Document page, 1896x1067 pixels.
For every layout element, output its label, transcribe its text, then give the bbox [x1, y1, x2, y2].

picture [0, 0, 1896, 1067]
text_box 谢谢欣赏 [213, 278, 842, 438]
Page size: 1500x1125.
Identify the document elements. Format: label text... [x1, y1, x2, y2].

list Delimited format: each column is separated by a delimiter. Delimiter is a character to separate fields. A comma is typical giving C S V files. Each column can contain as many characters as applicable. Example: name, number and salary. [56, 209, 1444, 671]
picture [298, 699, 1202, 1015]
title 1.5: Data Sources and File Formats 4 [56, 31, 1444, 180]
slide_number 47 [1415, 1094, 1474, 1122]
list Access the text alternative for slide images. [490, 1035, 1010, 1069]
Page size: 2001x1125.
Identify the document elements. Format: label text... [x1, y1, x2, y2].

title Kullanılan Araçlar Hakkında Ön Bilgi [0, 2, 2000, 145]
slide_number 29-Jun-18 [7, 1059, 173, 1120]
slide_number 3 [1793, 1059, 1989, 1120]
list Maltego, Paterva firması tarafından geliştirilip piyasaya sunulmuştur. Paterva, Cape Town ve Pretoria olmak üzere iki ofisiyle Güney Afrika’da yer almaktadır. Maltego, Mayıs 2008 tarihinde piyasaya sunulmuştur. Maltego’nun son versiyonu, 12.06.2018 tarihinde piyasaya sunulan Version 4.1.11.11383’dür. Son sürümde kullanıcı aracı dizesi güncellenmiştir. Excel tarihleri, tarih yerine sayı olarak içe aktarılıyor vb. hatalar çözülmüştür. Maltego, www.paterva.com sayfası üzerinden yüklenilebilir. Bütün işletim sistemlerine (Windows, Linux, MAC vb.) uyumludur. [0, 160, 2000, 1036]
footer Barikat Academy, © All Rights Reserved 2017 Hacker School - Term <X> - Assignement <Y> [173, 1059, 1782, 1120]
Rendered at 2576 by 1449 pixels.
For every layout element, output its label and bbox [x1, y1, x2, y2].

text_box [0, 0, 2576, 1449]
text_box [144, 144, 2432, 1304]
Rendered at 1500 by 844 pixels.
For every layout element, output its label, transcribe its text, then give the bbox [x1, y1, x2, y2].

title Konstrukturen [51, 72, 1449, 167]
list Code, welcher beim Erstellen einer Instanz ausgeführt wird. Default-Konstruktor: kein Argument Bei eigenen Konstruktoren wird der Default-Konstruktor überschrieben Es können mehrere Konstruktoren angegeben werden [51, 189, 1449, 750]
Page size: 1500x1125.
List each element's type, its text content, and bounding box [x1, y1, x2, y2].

===============

With the data above as the source, tally the lines that include the string "Rendered", and give that figure alone.

2